§ TASK PROMPT: Write out, word for word, every line in the data below from the one containing "Produktbeskrivelse" to the one containing "Ingredienser", both of them included.
ENTRIES SUPPLIED Block Start
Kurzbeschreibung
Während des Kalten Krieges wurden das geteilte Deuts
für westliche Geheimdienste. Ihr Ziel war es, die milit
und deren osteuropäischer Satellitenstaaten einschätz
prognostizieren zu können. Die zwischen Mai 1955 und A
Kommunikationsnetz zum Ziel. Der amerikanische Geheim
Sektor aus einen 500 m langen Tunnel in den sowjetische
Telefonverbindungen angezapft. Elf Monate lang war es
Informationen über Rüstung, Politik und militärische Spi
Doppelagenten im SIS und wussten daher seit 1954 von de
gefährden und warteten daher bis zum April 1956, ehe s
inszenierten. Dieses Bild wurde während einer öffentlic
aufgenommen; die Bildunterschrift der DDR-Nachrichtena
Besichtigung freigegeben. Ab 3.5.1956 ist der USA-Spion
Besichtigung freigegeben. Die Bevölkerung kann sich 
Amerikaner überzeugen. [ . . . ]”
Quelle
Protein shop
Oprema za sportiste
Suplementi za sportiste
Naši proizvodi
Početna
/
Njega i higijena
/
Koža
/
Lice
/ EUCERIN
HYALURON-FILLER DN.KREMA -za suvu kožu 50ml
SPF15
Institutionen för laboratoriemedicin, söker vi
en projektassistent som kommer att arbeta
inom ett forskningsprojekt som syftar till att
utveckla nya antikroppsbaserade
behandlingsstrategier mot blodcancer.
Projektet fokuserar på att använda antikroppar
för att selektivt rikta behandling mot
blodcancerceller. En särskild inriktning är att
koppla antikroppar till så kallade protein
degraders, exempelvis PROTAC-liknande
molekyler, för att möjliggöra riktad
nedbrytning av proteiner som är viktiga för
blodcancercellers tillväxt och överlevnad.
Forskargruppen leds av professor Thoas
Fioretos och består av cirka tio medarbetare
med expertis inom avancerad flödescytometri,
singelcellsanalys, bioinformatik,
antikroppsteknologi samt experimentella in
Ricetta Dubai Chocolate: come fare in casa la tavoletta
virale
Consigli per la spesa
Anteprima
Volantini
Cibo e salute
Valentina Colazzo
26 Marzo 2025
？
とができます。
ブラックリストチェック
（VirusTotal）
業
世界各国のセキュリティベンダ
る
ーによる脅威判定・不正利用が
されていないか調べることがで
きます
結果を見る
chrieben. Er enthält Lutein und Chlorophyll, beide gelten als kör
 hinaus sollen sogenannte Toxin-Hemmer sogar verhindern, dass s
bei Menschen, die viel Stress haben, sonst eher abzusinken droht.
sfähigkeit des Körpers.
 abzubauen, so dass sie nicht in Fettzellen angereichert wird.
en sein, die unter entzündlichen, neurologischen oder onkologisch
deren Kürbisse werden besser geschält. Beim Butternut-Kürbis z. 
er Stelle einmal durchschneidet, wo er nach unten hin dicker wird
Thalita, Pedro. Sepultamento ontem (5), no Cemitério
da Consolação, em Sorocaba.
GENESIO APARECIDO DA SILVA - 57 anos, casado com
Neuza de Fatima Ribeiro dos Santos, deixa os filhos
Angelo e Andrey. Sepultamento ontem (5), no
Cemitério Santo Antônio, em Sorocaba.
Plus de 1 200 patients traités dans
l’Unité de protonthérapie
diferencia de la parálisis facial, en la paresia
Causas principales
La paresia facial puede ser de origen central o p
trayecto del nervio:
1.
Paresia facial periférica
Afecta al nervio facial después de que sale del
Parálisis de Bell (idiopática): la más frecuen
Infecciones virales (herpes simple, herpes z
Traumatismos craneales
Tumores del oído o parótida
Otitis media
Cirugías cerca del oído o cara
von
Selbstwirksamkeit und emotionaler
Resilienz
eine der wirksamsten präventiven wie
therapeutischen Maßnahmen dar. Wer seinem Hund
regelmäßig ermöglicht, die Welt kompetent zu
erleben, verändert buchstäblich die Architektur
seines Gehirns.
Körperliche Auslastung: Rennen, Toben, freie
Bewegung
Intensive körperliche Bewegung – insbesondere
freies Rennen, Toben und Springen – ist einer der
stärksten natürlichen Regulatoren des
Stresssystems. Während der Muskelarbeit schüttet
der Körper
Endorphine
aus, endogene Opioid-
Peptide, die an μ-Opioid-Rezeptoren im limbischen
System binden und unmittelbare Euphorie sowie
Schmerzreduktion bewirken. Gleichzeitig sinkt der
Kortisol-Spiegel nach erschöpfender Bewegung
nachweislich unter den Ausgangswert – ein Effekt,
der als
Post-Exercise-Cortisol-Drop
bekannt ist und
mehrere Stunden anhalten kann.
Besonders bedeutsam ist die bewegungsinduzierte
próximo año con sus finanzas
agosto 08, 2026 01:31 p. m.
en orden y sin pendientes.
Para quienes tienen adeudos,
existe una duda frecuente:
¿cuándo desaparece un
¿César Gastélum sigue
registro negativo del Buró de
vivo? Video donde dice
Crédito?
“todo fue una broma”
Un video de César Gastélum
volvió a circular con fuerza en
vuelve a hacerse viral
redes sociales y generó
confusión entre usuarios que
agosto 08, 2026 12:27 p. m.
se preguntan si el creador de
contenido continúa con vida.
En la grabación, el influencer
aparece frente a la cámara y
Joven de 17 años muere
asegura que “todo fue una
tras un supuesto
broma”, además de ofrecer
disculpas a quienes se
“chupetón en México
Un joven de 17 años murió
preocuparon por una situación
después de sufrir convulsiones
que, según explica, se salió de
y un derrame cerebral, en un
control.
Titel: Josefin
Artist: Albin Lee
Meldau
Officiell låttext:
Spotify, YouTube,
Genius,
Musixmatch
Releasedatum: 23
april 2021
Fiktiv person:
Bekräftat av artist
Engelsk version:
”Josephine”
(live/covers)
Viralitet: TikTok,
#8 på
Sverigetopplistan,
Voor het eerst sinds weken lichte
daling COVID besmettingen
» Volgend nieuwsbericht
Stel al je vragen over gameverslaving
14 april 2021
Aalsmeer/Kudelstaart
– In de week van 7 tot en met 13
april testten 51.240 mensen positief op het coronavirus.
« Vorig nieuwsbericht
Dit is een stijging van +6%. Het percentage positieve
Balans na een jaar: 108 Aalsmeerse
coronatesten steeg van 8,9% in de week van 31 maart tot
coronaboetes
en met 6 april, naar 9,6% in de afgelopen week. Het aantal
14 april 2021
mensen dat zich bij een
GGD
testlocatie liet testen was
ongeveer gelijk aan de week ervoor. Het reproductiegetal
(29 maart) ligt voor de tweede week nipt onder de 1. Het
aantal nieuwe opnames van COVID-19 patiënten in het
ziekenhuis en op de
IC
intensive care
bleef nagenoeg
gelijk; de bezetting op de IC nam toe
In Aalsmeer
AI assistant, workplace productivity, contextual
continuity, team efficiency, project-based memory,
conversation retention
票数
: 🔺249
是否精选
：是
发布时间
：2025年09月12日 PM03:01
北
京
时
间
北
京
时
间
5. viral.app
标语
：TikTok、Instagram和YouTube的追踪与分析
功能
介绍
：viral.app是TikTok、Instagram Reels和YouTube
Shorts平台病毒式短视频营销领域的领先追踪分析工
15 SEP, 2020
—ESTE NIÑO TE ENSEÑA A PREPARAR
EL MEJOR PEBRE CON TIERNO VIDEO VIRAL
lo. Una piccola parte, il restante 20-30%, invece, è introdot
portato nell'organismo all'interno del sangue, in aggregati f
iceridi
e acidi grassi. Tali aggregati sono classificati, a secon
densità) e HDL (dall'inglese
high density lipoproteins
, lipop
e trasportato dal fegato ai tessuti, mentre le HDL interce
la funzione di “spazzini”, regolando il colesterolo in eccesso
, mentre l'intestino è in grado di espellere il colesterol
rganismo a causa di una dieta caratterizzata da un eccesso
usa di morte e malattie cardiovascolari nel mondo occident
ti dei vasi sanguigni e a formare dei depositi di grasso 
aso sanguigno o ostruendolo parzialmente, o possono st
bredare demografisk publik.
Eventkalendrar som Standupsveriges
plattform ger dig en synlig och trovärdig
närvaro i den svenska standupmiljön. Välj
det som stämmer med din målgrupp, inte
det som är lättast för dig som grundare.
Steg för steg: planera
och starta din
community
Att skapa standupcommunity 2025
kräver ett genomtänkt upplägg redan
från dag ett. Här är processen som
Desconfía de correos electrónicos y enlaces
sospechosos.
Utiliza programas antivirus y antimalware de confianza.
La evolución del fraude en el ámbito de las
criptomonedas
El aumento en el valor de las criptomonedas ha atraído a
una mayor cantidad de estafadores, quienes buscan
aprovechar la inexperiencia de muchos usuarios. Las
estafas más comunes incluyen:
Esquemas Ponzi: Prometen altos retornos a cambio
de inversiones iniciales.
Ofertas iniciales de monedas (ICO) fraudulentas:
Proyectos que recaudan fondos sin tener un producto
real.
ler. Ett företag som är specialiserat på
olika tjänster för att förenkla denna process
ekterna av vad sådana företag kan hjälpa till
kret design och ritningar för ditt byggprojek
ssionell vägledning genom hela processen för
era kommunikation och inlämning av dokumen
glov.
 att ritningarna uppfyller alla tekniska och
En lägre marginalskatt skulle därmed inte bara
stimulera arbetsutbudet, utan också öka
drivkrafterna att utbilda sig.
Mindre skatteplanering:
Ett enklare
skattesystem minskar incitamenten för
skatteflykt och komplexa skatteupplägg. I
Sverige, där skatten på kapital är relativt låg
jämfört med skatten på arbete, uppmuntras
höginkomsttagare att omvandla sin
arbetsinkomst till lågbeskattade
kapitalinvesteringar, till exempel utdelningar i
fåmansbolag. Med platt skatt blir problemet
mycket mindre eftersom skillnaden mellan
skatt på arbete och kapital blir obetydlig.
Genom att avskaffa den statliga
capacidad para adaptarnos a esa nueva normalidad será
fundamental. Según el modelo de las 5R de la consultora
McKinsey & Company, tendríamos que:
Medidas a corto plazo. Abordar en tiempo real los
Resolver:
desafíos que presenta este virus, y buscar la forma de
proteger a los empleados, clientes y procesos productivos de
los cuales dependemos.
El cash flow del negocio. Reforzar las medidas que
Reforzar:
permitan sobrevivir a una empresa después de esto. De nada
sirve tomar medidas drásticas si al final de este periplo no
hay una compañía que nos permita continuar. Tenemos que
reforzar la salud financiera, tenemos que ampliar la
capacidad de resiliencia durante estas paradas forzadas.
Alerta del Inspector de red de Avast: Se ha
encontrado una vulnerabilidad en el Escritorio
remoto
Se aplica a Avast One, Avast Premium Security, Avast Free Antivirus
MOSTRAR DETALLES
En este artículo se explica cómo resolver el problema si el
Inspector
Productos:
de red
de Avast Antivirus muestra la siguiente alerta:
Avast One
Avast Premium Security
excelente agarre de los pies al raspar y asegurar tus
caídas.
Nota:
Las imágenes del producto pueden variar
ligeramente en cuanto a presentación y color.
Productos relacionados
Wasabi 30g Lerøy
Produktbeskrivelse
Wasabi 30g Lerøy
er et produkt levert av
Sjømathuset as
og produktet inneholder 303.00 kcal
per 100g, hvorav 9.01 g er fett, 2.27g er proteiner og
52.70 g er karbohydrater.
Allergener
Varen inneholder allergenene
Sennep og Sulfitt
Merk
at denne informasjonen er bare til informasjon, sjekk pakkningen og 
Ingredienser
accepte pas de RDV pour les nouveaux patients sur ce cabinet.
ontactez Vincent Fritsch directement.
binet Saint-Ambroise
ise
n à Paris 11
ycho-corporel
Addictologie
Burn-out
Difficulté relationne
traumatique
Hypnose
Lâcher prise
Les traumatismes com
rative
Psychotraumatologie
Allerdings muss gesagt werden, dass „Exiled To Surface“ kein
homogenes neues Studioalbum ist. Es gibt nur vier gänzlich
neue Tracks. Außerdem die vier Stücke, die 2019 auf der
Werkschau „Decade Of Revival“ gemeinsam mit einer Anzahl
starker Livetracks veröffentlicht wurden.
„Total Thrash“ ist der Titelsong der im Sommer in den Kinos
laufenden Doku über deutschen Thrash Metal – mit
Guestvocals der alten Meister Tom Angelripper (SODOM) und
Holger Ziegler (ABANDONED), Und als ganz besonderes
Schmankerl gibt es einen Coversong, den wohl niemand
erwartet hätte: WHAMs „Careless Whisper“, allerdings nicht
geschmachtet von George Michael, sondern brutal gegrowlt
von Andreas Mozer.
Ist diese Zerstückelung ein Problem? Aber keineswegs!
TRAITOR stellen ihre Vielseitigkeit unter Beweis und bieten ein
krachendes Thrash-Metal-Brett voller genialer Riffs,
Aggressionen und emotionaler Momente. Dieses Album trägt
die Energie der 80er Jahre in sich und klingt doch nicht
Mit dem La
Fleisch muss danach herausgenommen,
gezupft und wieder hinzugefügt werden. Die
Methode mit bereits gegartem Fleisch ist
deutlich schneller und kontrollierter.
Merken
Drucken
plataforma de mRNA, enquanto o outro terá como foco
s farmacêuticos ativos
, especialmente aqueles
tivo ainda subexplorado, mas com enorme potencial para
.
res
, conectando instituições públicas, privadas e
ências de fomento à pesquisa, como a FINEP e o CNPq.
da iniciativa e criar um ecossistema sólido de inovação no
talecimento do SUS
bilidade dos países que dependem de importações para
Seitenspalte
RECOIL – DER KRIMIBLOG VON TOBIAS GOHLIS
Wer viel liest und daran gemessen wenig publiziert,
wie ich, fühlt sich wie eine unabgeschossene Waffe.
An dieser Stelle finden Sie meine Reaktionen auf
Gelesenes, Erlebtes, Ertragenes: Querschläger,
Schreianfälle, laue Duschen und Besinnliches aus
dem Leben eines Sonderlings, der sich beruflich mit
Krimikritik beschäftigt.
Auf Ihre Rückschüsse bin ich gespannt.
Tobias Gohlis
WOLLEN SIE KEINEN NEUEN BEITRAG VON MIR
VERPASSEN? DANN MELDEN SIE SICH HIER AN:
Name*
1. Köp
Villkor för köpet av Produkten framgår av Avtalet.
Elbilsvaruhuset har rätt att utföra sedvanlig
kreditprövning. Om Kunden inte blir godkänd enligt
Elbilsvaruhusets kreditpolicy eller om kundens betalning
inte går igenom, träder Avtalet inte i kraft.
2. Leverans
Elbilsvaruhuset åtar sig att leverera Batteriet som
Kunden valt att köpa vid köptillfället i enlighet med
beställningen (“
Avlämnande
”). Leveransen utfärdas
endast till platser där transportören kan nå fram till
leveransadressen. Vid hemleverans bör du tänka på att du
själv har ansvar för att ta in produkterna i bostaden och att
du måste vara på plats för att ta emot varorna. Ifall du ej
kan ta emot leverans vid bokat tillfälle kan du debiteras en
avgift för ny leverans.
ENTRIES SUPPLIED Block End
§ EXPECTED ANSWER:
Produktbeskrivelse
Wasabi 30g Lerøy
er et produkt levert av
Sjømathuset as
og produktet inneholder 303.00 kcal
per 100g, hvorav 9.01 g er fett, 2.27g er proteiner og
52.70 g er karbohydrater.
Allergener
Varen inneholder allergenene
Sennep og Sulfitt
Merk
at denne informasjonen er bare til informasjon, sjekk pakkningen og 
Ingredienser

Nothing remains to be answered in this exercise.